China ist im Wandel – Peter Hessler gelang auf den Strassen des Landes eine Studie mit grosser menschlicher Nähe.

Buchtipp Die Strasse als Lebensnerv Peter Hessler interessiert sich vor allem für eines: Strassen. Er folgt ihnen durch ganz China und erzählt dabei auf humorvolle Weise, wie sie das Leben der Menschen tief gehend verändern. VON OLIVER ZWAHLEN

China ist in Bewegung. Kaum etwas hat sich so stark verändert wie das Mobilitätsverhalten. Immer mehr Menschen kaufen sich ein Auto, Strassen erschliessen abgelegene Gegenden und wegen der besseren Infrastruktur verwandeln sich Berggegenden in Industriegebiete. Als Peter Hessler vor bald zehn Jahren den chinesischen Führerschein machte, wollte er genau diesen Phänomenen nachspüren. Im gemieteten Geländewagen reist der langjährige Korrespondent des «New Yorker» der Chinesischen Mauer entlang, die in den 30er-Jahren fast als Baumaterial für eine Autobahn hätte herhalten sollen, wie wir bei der Lektüre beiläufig erfahren.

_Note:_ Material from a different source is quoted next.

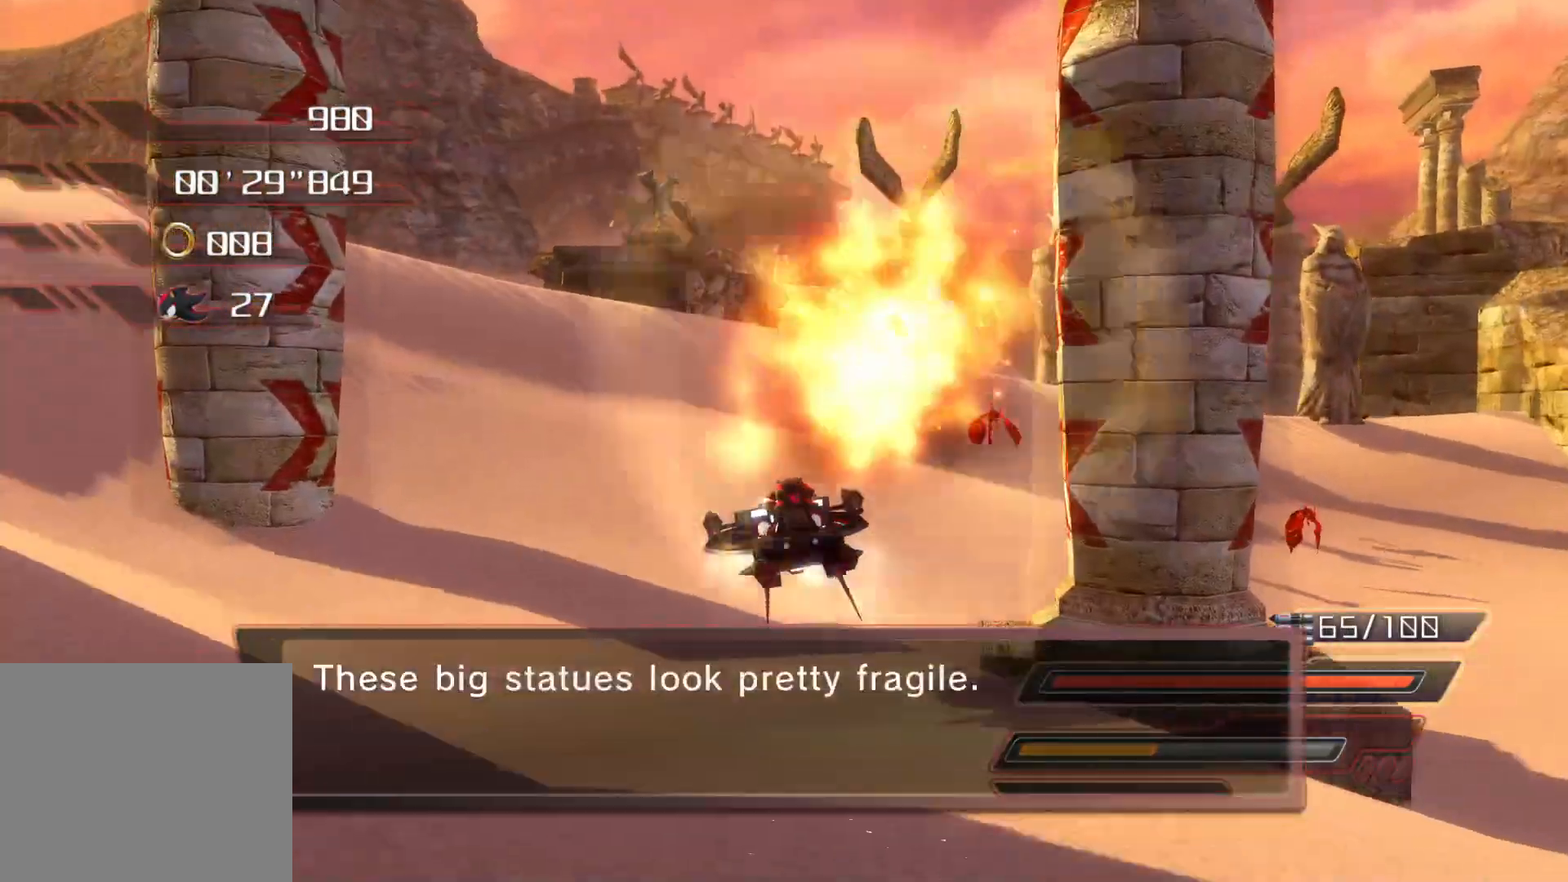
{"buttons": [], "left_stick": "center", "right_stick": "center", "events": [[502, "left_stick", "center"]]}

Hessler scheint auf der Reise durch die aussterbenden Dörfer im Westen mit martialischen Namen wie «Schlachtet die Hu ab» jeden mitzunehmen, der an der Strasse steht: Lastwagenfahrer, ehemalige Soldaten, und immer wieder «Dorfgrazien», die ihre Heimat verlassen, um in den Städten ihr Glück zu suchen. Szenenwechsel. Einige Zeit später mietet sich der Autor wenige Kilometer nördlich von Peking ein Bauernhaus. Wie viele Dörfer, droht auch Sancha zunächst auszusterben: Im ganzen Ort gibt es ein einziges Kind, denn die meisten jungen Familien wandern in die Städte aus. Doch dann kommt die neue Strasse und mit ihr die neue städtische Mittelschicht aus Peking, die das einfache Landleben geniessen will. Dank der engen Freundschaft zu einer Familie gewinnt Hessler Einblick ins Dorfgeschehen. So erzählt er detailreich von den Machtkämpfen vor einer Kandidatur zum Dorfvorsteher oder wie jemand seinen behinderten Bruder bei der Provinzbehörde stehen lässt, bis die Beamten schliesslich die staatliche Unterstützung doch noch auszahlen. Im dritten Teil des Buches besucht Hessler ein neues Fabrikquartier in Südostchina und erzählt, wie ein Unternehmer versucht, mit BHs reich zu werden. Was als ein einfacher Reisebericht aufgemacht ist, entpuppt sich bei näherem Hinsehen als zweierlei: Einerseits ist «Überland» eine gut lesbare Studie zu einem sich ändernden Mobilitätsverhalten, andererseits gelingt es Hessler immer wieder, eine grosse Nähe zu den Menschen und deren Schicksale in einem sich rasch wandelnden Land zu schaffen. Etwas vom Besten, was in der letzten Zeit über China erschienen ist.

Fesselnd: Mias Kampf, mit Erwachsenen zurande zu kommen.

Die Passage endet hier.